Looking at the jessie hosts there's an interestin time correlation:
The last systems with a 4xx GID for debmonitor were installed in March 2018. The two systems with a 9xx GID (eeden and mc1021) were installed in Sep and Nov 2018, so something changed (most probably in Puppet in between) which influences the allocation within the specified range.

(2) The allocation is also changing within a single installation. When looking at db1114 (a buster system) the prometheus system user has GID 116 and debmonitor has 998 (and both are created with equivalent adduser calls in postinst). Also something that needs to be investigated further.
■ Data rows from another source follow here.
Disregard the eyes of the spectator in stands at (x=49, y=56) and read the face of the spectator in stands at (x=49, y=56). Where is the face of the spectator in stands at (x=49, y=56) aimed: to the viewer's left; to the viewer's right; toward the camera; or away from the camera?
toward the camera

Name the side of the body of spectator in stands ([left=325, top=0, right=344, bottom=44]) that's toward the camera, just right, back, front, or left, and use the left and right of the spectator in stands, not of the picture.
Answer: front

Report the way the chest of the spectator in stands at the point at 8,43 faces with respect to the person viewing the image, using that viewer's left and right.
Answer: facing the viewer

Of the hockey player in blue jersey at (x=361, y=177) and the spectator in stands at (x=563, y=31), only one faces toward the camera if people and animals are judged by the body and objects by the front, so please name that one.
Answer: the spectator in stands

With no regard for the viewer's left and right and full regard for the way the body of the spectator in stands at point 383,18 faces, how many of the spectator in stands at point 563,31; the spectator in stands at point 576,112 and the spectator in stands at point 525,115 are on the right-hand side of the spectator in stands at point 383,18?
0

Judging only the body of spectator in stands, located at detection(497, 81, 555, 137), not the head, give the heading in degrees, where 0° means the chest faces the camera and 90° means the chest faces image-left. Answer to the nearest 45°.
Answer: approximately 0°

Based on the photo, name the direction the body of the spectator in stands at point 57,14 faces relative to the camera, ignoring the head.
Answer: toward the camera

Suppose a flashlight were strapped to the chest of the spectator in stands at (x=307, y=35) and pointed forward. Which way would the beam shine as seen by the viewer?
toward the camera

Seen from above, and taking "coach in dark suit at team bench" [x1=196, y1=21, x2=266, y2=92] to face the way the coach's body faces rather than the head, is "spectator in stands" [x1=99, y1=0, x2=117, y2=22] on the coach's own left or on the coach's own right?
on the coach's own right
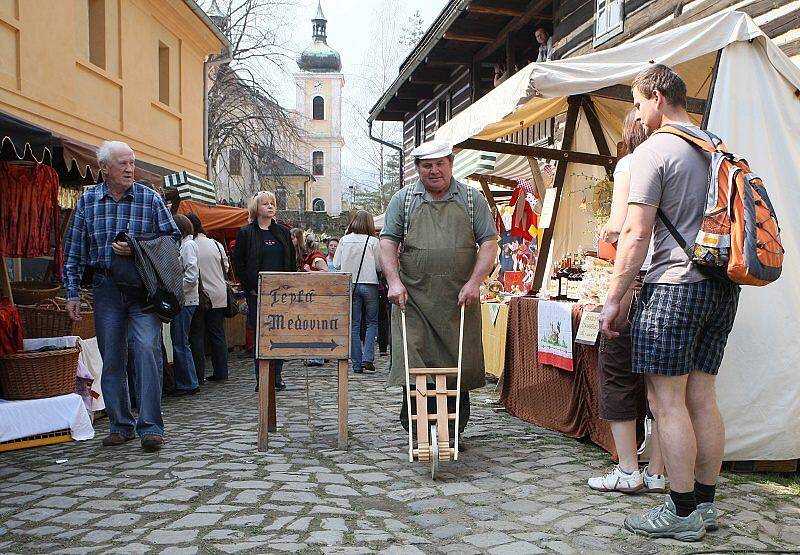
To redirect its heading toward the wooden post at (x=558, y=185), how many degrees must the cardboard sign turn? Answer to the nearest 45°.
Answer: approximately 180°

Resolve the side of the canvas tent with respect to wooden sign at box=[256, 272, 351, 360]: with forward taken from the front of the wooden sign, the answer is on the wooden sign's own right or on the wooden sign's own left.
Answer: on the wooden sign's own left

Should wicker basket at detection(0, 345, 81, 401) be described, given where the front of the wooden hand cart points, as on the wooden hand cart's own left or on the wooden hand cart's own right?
on the wooden hand cart's own right

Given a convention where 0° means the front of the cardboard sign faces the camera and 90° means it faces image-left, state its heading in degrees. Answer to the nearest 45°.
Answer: approximately 0°

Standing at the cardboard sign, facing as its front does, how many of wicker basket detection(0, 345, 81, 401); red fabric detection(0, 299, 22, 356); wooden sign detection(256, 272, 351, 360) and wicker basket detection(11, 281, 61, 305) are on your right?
4

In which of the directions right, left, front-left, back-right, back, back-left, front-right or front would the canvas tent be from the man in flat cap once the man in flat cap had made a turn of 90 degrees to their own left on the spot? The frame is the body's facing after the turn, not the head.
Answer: front

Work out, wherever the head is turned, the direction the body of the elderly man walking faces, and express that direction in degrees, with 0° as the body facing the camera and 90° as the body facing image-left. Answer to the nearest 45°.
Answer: approximately 0°

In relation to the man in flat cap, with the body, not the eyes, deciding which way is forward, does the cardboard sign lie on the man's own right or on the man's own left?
on the man's own left

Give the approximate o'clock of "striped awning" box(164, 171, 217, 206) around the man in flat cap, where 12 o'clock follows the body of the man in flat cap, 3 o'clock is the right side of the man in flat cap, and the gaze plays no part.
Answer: The striped awning is roughly at 5 o'clock from the man in flat cap.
There's a number of actionables here, for which I'll create separate tasks:

  • Puppetise adduser.conf and limit the range of system GIDs to 499 as the upper boundary for system users.
  • Investigate (1) and (2)

I think the initial quick fix for the gitpuppet install race is to move it from 998 to 501. We can declare that the range between 500 (currently owned by wikidev) and 700 (where the user groups start to be managed with "ops") is reserved for system level meta groups whose main purpose is to provide a stable GID for cross-system replication of files.

jbond triaged this task as Medium priority.Oct 14 2019, 12:46 PM

Removing task assignee due to inactivity, as this open task has been assigned for more than two years. See the email sent to the task assignee on February 06th 2022 (and T295729).
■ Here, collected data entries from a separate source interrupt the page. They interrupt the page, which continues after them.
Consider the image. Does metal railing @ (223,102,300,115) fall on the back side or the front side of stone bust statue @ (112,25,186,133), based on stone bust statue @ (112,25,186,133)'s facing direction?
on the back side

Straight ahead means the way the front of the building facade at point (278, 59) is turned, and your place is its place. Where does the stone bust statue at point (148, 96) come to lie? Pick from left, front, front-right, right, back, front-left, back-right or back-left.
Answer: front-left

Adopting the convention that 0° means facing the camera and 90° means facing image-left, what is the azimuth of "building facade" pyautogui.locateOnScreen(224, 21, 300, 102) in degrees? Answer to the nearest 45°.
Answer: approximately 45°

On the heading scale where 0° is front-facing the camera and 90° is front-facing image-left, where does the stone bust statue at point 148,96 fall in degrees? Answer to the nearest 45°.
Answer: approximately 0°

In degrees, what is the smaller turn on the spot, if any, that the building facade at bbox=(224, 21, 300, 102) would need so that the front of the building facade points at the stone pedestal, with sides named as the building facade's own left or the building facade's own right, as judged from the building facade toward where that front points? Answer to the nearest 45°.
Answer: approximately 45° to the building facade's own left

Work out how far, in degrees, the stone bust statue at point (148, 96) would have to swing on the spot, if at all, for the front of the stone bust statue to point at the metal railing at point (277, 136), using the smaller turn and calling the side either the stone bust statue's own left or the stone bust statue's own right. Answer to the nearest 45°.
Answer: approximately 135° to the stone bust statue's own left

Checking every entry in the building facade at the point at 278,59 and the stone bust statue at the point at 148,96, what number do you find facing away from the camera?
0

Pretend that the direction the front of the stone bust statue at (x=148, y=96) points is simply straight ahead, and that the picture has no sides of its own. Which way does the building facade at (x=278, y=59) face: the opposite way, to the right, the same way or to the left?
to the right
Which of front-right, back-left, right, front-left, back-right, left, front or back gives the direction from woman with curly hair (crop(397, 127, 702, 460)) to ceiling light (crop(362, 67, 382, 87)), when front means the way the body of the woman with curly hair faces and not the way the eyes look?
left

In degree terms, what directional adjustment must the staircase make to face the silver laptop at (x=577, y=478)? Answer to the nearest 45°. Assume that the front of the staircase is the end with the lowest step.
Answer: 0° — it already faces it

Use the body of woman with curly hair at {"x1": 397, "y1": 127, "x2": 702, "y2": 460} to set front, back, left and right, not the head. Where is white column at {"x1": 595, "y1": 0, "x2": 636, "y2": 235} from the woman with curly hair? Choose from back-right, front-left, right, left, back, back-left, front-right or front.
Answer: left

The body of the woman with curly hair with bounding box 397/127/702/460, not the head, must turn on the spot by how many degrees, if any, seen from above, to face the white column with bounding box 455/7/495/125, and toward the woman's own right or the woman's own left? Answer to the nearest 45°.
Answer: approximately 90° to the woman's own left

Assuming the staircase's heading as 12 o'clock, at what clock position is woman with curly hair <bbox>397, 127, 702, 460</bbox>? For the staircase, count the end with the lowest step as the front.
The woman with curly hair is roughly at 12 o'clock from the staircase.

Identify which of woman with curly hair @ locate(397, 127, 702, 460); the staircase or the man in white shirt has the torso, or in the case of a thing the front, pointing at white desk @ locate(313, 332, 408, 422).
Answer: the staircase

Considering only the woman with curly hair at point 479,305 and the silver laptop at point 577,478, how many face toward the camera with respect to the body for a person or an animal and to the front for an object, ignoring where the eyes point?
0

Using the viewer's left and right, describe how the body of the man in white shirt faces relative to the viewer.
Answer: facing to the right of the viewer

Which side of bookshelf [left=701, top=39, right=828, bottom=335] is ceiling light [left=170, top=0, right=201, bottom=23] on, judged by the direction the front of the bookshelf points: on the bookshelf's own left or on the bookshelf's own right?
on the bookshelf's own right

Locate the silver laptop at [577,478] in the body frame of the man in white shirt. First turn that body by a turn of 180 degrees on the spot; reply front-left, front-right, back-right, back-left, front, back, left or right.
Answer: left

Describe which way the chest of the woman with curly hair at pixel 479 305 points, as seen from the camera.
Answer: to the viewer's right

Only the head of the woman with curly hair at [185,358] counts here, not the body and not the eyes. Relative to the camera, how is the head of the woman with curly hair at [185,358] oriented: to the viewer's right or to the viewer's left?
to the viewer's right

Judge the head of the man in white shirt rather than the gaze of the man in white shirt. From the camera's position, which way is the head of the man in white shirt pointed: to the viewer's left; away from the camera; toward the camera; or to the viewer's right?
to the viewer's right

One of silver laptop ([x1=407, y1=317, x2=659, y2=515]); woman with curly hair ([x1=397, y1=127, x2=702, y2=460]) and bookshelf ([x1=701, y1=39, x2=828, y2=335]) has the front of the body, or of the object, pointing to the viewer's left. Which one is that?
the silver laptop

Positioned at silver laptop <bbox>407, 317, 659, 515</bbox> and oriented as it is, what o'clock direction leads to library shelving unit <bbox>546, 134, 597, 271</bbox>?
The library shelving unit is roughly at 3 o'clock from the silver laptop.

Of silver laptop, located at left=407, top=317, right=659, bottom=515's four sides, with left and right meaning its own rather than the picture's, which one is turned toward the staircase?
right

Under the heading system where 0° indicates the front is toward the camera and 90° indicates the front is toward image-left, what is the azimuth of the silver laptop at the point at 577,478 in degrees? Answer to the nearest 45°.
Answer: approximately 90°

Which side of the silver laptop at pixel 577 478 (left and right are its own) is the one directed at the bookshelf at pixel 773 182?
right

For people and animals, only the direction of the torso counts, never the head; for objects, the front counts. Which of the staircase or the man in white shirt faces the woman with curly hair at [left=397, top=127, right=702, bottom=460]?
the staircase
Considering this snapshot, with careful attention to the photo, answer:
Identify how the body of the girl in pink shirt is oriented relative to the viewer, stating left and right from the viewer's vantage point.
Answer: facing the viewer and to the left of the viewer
Please assign this task to yourself again if you still realistically [plan to] work on this task - it would be welcome.

If this task has been resolved in the meantime, or should not be worked on ("declined"), please update its task status via "Add Action… 🡒 Change Status".
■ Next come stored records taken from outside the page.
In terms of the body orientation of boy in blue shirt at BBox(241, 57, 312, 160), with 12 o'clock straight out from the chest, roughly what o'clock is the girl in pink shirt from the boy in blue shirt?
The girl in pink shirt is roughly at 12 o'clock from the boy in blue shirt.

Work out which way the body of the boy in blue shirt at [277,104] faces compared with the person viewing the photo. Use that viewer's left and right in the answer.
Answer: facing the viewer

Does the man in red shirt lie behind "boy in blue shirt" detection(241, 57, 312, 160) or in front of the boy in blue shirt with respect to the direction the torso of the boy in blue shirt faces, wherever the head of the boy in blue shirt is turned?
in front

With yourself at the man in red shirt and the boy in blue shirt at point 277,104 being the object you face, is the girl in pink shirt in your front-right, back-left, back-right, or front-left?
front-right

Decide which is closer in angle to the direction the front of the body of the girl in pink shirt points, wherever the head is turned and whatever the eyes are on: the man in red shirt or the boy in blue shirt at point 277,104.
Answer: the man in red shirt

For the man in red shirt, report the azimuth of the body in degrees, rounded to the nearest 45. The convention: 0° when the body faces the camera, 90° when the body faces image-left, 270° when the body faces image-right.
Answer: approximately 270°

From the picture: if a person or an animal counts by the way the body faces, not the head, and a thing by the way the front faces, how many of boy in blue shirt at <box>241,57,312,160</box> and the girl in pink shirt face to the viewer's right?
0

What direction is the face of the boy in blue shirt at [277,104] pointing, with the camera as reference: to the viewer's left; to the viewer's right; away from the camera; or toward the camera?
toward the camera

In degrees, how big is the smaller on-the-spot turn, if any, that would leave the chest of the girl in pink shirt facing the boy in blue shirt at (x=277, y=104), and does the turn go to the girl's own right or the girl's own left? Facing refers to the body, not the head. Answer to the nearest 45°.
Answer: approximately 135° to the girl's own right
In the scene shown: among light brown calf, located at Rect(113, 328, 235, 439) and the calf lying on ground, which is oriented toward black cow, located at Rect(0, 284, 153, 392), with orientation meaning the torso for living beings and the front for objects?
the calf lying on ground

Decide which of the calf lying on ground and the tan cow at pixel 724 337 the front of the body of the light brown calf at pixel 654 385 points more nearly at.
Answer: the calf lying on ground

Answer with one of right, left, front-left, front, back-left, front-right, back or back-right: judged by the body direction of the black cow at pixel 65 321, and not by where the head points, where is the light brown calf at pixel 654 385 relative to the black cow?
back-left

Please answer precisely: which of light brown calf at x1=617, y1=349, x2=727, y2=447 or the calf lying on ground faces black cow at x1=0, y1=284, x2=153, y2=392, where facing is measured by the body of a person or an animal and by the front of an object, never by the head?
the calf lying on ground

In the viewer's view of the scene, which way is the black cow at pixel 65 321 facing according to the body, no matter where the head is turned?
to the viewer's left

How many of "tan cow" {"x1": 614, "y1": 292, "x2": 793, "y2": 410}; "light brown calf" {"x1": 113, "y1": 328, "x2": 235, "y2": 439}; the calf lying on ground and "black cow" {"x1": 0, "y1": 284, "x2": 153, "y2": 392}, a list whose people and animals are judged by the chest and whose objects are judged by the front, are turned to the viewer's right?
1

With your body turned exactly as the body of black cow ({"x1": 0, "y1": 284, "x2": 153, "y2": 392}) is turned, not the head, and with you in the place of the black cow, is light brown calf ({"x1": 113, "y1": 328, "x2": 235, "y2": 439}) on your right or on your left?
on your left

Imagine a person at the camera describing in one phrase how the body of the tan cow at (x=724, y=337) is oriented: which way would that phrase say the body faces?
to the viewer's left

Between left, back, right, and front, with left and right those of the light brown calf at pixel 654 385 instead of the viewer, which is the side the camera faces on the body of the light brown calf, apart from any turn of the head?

Also see https://www.mediawiki.org/wiki/Bug_management/Assignee_cleanup for tips how to best manage your individual work in Phabricator.

MoritzMuehlenhoff claimed this task.

We can close this task and there's no Puppet server specific change needed. There have been various other changes which fixed this, most notably that we have puppetised defaults for adduser.conf and systemd-sysuser to allocate local system users between 100-499.

Change 818450 had a related patch set uploaded (by Jbond; author: jbond):

[operations/puppet@production] P:base: add stages

https://gerrit.wikimedia.org/r/818450

Change 818450 merged by Jbond:

[operations/puppet@production] P:adduser: apply adduser before any packages are installed

https://gerrit.wikimedia.org/r/818450

Change 819541 had a related patch set uploaded (by Jbond; author: Jbond):

[operations/puppet@production] P:adduser: apply adduser before any packages are installed

https://gerrit.wikimedia.org/r/819541

Change 819580 had a related patch set uploaded (by Jbond; author: jbond):

[operations/puppet@production] P:adduser: apply adduser before any packages are installed

https://gerrit.wikimedia.org/r/819580

Change 819581 had a related patch set uploaded (by Jbond; author: jbond):

[operations/puppet@production] P:apt: apply apt before any packages are installed

https://gerrit.wikimedia.org/r/819581

Change 819580 merged by Jbond:

[operations/puppet@production] P:adduser: apply adduser before any packages are installed

https://gerrit.wikimedia.org/r/819580

Change 819541 abandoned by Jbond:

[operations/puppet@production] P:adduser: apply adduser before any packages are installed

Reason:

https://gerrit.wikimedia.org/r/819541

Change 819581 abandoned by Jbond:

[operations/puppet@production] P:apt: apply apt before any packages are installed

Reason:

we have fixed this issue with a different patch

https://gerrit.wikimedia.org/r/819581